The Parking Lot
Not too long ago, we were adding a person to our staff and I went to Fred who ran our office building to ask where our new person should park. He said, “Well, that’s going to be problematic.” To which I said, “What’s the problem?” Fred looked at me and pulled his glasses down and paused before speaking. With a dead-panned face he said “I didn’t say it was a problem. I said it was problematic. There is a huge difference. You see everyone can park, but sometimes you might not be able to park in your assigned space. If someone is in your space, then park in the visitors spot or find someone else’s space that isn’t being used. It will generally get resolved as the day goes on.” Fred was right. It wasn’t perfect, but we all worked it out and there was never any big “problem” with this slightly imperfect system. No one was ever seriously inconvenienced.

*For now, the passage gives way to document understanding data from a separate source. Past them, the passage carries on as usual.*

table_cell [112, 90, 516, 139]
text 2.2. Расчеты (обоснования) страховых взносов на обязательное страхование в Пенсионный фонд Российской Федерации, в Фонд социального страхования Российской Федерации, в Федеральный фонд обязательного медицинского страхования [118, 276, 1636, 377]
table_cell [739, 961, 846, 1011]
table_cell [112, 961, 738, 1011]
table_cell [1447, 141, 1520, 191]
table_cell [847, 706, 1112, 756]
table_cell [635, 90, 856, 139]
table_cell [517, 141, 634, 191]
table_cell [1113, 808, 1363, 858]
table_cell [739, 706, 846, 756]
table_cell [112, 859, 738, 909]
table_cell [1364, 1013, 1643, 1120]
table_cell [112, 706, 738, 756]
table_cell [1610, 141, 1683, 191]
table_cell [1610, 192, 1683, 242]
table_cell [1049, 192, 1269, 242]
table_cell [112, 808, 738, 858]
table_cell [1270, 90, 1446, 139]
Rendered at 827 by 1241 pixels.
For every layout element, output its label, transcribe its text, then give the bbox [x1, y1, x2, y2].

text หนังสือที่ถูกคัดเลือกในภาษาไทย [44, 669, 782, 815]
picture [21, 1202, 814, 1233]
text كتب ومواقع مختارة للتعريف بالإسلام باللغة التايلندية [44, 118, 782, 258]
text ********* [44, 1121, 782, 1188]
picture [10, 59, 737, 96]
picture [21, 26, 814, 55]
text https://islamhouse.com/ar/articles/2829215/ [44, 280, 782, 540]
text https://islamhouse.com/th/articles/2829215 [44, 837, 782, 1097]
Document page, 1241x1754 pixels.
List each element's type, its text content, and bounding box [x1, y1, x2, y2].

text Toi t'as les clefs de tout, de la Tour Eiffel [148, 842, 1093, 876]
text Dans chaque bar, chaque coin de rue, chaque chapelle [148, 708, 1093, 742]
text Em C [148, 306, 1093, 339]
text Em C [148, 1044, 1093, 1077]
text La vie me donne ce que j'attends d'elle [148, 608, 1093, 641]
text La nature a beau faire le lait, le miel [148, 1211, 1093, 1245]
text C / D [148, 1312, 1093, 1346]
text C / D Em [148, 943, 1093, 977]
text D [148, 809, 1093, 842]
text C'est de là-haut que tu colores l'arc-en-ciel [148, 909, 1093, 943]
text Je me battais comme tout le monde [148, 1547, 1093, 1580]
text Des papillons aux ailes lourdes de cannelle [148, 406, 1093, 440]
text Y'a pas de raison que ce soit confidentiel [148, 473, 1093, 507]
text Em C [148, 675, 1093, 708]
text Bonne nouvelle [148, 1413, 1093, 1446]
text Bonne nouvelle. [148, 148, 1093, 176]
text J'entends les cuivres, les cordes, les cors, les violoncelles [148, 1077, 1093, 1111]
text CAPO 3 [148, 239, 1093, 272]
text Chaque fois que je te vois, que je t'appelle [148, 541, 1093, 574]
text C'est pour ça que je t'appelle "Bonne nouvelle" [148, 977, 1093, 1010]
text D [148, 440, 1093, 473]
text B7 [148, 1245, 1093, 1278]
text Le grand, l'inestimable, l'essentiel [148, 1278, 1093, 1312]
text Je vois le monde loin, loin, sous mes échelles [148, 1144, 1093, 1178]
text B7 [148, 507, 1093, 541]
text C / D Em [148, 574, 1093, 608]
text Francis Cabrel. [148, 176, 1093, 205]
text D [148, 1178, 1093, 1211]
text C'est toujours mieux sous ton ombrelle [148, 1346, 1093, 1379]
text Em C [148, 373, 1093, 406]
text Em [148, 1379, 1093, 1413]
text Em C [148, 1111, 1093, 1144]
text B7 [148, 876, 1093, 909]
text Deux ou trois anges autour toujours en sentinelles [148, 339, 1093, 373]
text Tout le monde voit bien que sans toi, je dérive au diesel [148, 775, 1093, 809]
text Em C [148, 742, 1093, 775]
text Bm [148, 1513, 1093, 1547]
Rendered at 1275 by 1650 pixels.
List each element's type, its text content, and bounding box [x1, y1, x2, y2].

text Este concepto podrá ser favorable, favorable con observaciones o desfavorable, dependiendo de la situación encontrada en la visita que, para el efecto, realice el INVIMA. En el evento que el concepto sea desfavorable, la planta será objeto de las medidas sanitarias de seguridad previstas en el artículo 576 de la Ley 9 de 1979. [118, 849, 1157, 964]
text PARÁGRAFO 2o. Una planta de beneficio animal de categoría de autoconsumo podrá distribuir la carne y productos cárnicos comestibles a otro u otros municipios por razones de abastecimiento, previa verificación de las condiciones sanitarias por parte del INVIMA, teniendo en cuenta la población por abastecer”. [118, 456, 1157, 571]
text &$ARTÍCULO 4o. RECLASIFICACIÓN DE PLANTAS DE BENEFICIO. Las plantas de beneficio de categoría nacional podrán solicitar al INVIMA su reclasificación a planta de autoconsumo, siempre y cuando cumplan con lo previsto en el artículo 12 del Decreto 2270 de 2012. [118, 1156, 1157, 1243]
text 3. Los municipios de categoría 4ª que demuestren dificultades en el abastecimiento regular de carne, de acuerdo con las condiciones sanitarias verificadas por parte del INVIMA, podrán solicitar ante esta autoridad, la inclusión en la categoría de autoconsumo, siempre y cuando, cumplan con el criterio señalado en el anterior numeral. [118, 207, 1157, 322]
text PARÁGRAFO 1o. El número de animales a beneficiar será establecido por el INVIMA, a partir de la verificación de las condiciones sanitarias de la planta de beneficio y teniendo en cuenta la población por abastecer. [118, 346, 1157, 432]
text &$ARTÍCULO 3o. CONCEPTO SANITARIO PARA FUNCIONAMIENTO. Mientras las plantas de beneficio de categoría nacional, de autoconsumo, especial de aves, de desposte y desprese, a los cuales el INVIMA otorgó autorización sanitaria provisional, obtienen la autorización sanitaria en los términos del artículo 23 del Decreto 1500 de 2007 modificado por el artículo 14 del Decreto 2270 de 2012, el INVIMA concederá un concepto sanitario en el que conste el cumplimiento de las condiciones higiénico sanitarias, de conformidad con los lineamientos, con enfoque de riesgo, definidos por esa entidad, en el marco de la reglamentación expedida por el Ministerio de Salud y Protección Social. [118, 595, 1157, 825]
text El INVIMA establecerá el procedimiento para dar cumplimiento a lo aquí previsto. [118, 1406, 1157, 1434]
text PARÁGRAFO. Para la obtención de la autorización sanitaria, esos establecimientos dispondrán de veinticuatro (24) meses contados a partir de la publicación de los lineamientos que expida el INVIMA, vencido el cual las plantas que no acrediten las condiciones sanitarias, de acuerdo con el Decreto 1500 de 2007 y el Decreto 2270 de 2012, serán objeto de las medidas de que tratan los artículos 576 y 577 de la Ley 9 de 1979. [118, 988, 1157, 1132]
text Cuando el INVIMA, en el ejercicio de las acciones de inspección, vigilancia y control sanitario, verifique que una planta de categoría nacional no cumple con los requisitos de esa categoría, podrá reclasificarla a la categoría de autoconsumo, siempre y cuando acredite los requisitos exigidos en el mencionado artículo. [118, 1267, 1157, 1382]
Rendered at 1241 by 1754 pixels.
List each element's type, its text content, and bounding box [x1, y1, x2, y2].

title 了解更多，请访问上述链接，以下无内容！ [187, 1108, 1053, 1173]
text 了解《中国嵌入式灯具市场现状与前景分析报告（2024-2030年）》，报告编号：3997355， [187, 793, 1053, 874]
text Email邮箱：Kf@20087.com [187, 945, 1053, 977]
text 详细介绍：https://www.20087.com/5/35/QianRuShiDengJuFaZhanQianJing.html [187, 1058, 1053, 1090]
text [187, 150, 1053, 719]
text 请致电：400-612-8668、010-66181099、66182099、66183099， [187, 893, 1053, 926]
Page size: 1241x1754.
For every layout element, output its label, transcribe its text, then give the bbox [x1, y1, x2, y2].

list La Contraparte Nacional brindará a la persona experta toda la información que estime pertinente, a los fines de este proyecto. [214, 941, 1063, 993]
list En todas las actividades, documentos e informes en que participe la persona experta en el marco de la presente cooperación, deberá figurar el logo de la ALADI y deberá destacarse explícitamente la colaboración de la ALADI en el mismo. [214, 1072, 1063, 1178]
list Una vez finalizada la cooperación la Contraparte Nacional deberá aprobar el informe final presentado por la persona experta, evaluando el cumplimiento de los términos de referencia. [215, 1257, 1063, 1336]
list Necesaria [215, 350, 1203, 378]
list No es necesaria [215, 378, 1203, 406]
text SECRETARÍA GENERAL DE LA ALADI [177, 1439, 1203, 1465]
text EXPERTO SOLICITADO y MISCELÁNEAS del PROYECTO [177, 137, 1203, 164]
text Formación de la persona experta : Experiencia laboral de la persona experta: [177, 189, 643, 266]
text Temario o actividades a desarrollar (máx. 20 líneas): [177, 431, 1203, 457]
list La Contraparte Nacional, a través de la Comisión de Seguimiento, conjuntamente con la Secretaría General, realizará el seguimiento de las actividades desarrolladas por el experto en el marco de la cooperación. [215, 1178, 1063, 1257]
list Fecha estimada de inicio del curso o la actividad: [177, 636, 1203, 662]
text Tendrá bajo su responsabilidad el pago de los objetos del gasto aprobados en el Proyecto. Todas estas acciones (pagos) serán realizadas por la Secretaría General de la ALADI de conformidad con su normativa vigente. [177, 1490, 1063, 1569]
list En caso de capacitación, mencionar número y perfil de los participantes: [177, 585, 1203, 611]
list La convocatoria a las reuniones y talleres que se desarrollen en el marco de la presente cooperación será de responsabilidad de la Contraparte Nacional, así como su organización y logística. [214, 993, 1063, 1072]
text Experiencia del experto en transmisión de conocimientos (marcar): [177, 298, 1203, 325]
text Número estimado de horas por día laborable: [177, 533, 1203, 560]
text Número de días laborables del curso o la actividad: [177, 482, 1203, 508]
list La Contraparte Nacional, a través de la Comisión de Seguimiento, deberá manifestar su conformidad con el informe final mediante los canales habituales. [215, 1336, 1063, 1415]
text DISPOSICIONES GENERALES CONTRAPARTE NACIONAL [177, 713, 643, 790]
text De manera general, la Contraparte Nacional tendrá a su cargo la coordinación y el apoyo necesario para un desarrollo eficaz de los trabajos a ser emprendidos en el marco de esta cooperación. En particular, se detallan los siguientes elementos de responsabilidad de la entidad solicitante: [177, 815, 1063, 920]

After this, I started noticing all sorts of opportunities to replace the word problem with problematic-which is more appropriate most of the time. There is usually a solution when less than perfect situations arise. This slight change in thinking can really shift your perspective in big ways, as most situations have a reasonably good solution.
So, next time you find yourself frustrated with a problem….don’t sweat the little stuff…and most of it is little stuff. Break through stagnation by shifting to “problematic” mode and come up with the easiest solution possible. Try that idea out, and see if it works. If that doesn’t work, go to the next easiest solution. Small actions are usually much better than inaction.